In more detail, say I was generated the results using. snakemake --use-conda --conda-prefix ~/.conda/myenvs
which will resolve and download the conda-environments specified in the rule below (copied from the documentation):
rule NAME:
input:
"table.txt"
output:
"plots/myplot.pdf"
conda:
"envs/ggplot.yaml"
script:
"scripts/plot-stuff.R"
Say the content of envs/ggplot.yaml
is the following:
channels:
- conda-forge
dependencies:
- r-ggplot2
After completion the ggplot environment will have been saved under say (note, the env name d2d1d57b assigned by snakemake automatically): ~/.conda/myevns/d2d1d57b
The problem is that if I ship the workflow
subfolder e.g. as the result to someone else (or as supplement to a paper), I don't know what ggplot
version was used for that run. All I know is the content of the yaml file (which is also reported when using --reports
.).
Also, since ggplot depends on other software, such as for instance R
, I wouldn't know which R version was used for a given rule using this environment, since yaml file doesn't list indirect dependencies.

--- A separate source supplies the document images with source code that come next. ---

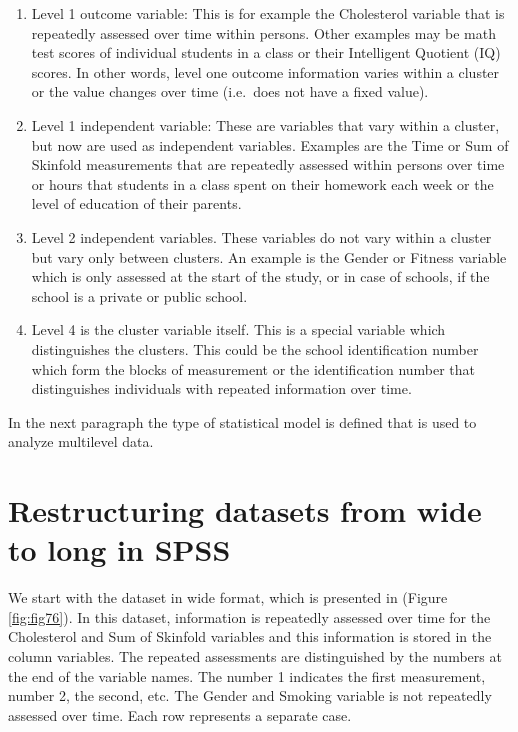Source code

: \documentclass[]{book}
\begin{document}
\begin{enumerate}
\def\labelenumi{\arabic{enumi})}
\item
  Level 1 outcome variable: This is for example the Cholesterol variable
  that is repeatedly assessed over time within persons. Other examples
  may be math test scores of individual students in a class or their
  Intelligent Quotient (IQ) scores. In other words, level one outcome
  information varies within a cluster or the value changes over time
  (i.e.~does not have a fixed value).
\item
  Level 1 independent variable: These are variables that vary within a
  cluster, but now are used as independent variables. Examples are the
  Time or Sum of Skinfold measurements that are repeatedly assessed
  within persons over time or hours that students in a class spent on
  their homework each week or the level of education of their parents.
\item
  Level 2 independent variables. These variables do not vary within a
  cluster but vary only between clusters. An example is the Gender or
  Fitness variable which is only assessed at the start of the study, or
  in case of schools, if the school is a private or public school.
\item
  Level 4 is the cluster variable itself. This is a special variable
  which distinguishes the clusters. This could be the school
  identification number which form the blocks of measurement or the
  identification number that distinguishes individuals with repeated
  information over time.
\end{enumerate}

In the next paragraph the type of statistical model is defined that is
used to analyze multilevel data.

\section{Restructuring datasets from wide to long in
SPSS}\label{restructuring-datasets-from-wide-to-long-in-spss}

We start with the dataset in wide format, which is presented in (Figure
\ref{fig:fig76}). In this dataset, information is repeatedly assessed
over time for the Cholesterol and Sum of Skinfold variables and this
information is stored in the column variables. The repeated assessments
are distinguished by the numbers at the end of the variable names. The
number 1 indicates the first measurement, number 2, the second, etc. The
Gender and Smoking variable is not repeatedly assessed over time. Each
row represents a separate case.
\end{document}
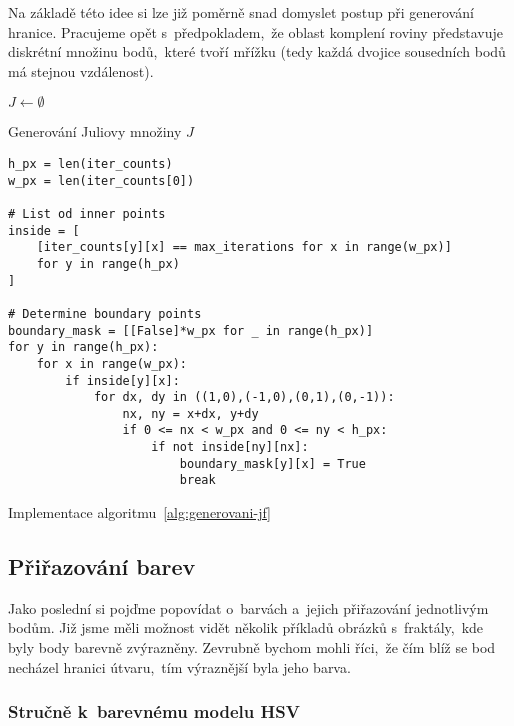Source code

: Na základě této idee si lze již poměrně snad domyslet postup při generování hranice. Pracujeme opět s~předpokladem,~že oblast komplení roviny představuje diskrétní množinu bodů,~které tvoří mřížku (tedy každá dvojice sousedních bodů má stejnou vzdálenost). 
\begin{algorithm}[h]
    $J\gets\emptyset$\;
    \;
    \caption{Generování Juliovy množiny $J$}
    \label{alg:generovani-jf}
\end{algorithm}
\begin{program}
\begin{lstlisting}[style=python]
h_px = len(iter_counts)
w_px = len(iter_counts[0])

# List od inner points
inside = [
    [iter_counts[y][x] == max_iterations for x in range(w_px)]
    for y in range(h_px)
]

# Determine boundary points
boundary_mask = [[False]*w_px for _ in range(h_px)]
for y in range(h_px):
    for x in range(w_px):
        if inside[y][x]:
            for dx, dy in ((1,0),(-1,0),(0,1),(0,-1)):
                nx, ny = x+dx, y+dy
                if 0 <= nx < w_px and 0 <= ny < h_px:
                    if not inside[ny][nx]:
                        boundary_mask[y][x] = True
                        break
\end{lstlisting}
    \caption{Implementace algoritmu~\ref{alg:generovani-jf}}
    \label{prog:generovani-jf}
\end{program}

\subsection{Přiřazování barev}\label{subsec:prirazovani-barev}

Jako poslední si pojďme popovídat o~barvách a~jejich přiřazování jednotlivým bodům. Již jsme měli možnost vidět několik příkladů obrázků s~fraktály,~kde byly body barevně zvýrazněny. Zevrubně bychom mohli říci,~že čím blíž se bod necházel hranici útvaru,~tím výraznější byla jeho barva.

\subsubsection{Stručně k~barevnému modelu HSV}

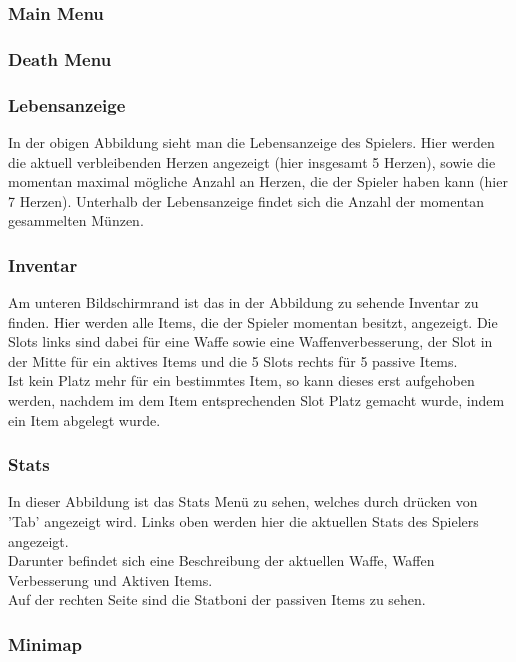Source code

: \subsubsection{Main Menu}

\subsubsection{Death Menu}

\subsubsection{Lebensanzeige}
In der obigen Abbildung sieht man die Lebensanzeige des Spielers. Hier werden die aktuell verbleibenden Herzen angezeigt (hier insgesamt 5 Herzen), sowie die momentan maximal mögliche Anzahl an Herzen, die der Spieler haben kann (hier 7 Herzen). Unterhalb der Lebensanzeige findet sich die Anzahl der momentan gesammelten Münzen.

\subsubsection{Inventar}
Am unteren Bildschirmrand ist das in der Abbildung zu sehende Inventar zu finden. Hier werden alle Items, die der Spieler momentan besitzt, angezeigt. Die Slots links sind dabei für eine Waffe sowie eine Waffenverbesserung, der Slot in der Mitte für ein aktives Items und die 5 Slots rechts für 5 passive Items. \\
Ist kein Platz mehr für ein bestimmtes Item, so kann dieses erst aufgehoben werden, nachdem im dem Item entsprechenden Slot Platz gemacht wurde, indem ein Item abgelegt wurde.

\subsubsection{Stats}
In dieser Abbildung ist das Stats Menü zu sehen, welches durch drücken von 'Tab' angezeigt wird. Links oben werden hier die aktuellen Stats des Spielers angezeigt.\\
Darunter befindet sich eine Beschreibung der aktuellen Waffe, Waffen Verbesserung und Aktiven Items.\\
Auf der rechten Seite sind die Statboni der passiven Items zu sehen.

\subsubsection{Minimap}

Ideally, I'd like want to have the complete environment software version shipped with the workflow results.
As a workaround one could use conda env export name_of_env
and copy the output in the result folder, but strangly conda list -n ~/.conda/myevns/d2d1d57b
does not work ( due to error Characters not allowed: ('/', ' ', ':', '#')
)
Creating a environment manually and inspecting indeed gives me (among other info):
r-base 4.0.2 he766273_1 conda-forge
r-ggplot2 3.3.2 r40h6115d3f_0 conda-forge
That's exactly what I'm after, but this of course would be too tedious manually.
This is also true when using wrappers as far as I can tell.
In summary, given a workflow or even for a given file within the workflow, how to trace back which exact software version(s) were used to generate it. Ideally, this information would be automatically shipped with the result of a workflow by default.
Maybe I'm even missing something very obvious, so hopefully someone can shed some light on this.
Update: issue was submitted